Real-Time Depth-Camera Based Hand Tracking for ASL Recognition

Brandon Taylor, Anind Dey, Daniel Siewiorek, Asim Smailagic · 2017 · Proceedings of the 19th International ACM SIGACCESS Conference on Computers and Accessibility (ASSETS) · doi:10.1145/3132525.3134777

Summary

This demonstration paper validates the use of a publicly available real-time hand tracking algorithm (Sphere-Mesh) for recognizing American Sign Language (ASL) handshapes using a depth camera. Sign Language Recognition (SLR) has long been a motivating goal for high-precision hand tracking systems, but technological limitations have historically forced trade-offs between the resolution needed to track individual finger positions and the field of view required to capture the signer's full body.

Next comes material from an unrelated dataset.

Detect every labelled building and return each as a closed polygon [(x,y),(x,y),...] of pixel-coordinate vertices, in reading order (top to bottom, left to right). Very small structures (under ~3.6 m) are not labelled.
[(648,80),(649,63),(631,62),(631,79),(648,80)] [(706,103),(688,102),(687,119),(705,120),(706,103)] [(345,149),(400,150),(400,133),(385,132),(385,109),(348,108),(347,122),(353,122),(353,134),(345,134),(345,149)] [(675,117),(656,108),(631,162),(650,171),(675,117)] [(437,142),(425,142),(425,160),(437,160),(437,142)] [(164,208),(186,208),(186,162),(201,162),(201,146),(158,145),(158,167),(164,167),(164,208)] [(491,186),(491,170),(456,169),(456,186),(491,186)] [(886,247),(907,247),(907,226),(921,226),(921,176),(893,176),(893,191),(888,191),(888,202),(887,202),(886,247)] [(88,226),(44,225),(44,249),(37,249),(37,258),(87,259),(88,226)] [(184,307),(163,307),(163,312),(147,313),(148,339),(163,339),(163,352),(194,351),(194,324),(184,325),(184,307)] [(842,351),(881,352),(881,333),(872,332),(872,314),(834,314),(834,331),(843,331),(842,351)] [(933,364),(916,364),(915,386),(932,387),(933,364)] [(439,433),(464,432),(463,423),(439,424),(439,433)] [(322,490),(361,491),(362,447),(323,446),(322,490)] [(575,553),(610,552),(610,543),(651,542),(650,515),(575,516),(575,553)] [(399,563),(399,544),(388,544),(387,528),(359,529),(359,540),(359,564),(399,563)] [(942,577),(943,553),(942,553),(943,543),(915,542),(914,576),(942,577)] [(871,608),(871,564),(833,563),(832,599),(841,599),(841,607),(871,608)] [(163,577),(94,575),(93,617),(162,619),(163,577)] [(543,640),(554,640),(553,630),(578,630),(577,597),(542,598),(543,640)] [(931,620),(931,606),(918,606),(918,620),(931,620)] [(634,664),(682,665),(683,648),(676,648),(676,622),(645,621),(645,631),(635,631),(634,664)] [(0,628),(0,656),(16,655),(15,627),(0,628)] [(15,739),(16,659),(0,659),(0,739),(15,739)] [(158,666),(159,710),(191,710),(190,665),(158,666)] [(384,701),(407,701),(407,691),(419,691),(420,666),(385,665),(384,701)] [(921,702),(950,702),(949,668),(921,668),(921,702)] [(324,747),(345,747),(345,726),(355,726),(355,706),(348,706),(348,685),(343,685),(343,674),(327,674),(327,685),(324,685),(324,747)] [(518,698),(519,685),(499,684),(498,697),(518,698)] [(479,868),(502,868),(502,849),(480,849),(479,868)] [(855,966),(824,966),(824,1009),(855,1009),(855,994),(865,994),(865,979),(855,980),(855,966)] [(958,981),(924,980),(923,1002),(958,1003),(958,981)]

Only recent improvements in depth cameras and computing power have made it feasible to maintain accurate finger tracking over an appropriately sized volume of space. The researchers at Carnegie Mellon University used the open-source Sphere-Mesh algorithm with an Intel SR300 depth camera to collect hand pose data from 10 participants performing the 24 static ASL alphabet handshapes (excluding J and Z, which require motion). The algorithm estimates hand pose using a 28-degree-of-freedom model, capturing global position, orientation, and individual joint angles in real time. Participants were seated at a desk, wore a yellow wristband for tracking, underwent manual calibration, and then performed each handshape prompted on screen. The system extracted the final hand pose from each recording sequence as the feature vector, and simple naive Bayesian classifiers were trained to recognize the handshapes.

Key findings

Using a leave-one-subject-out cross-validation procedure — where each participant in turn was treated as a previously unseen signer — the system achieved an average classification accuracy of 69.9% across the 24 static ASL alphabet signs. Individual accuracy ranged from 54.2% to 83.3% across users, indicating significant variation in how well the algorithm captured different signers' hand poses. This result is comparable to other state-of-the-art handshape classifiers that have achieved 47% to 84% accuracy on similar ASL alphabet datasets, but with the critical advantage that the Sphere-Mesh approach runs in real time. Previous comprehensive handshape classification efforts covering 77-82 handshapes achieved up to 84% accuracy but with processing times of 2.43 seconds per frame or unreported latency, making them impractical for real-time applications. The study focused only on the 24 static alphabet handshapes, leaving expansion to the full set of 40-50 ASL handshapes, as well as integration of movement, facial expression, and body position parameters, to future work.

Relevance

This work represents a step toward practical, real-time sign language recognition systems — a technology that could significantly improve communication accessibility for deaf and hard-of-hearing individuals. The use of a publicly available, open-source algorithm and consumer-grade depth camera makes the approach reproducible and potentially scalable. For accessibility practitioners, the key insight is that real-time hand tracking has reached a level of maturity where even simple classifiers can achieve meaningful recognition rates, suggesting that more sophisticated machine learning approaches could yield substantially better results. However, the 70% accuracy on just 24 static handshapes (out of the 40-50 used in ASL) with significant per-user variation highlights how far the field still needs to go before practical sign language translation is achievable. Real ASL involves dynamic movement, two-handed signs, facial grammar, and body positioning — all of which remain open challenges. The paper nonetheless validates depth-camera-based hand tracking as a viable foundation for future SLR research.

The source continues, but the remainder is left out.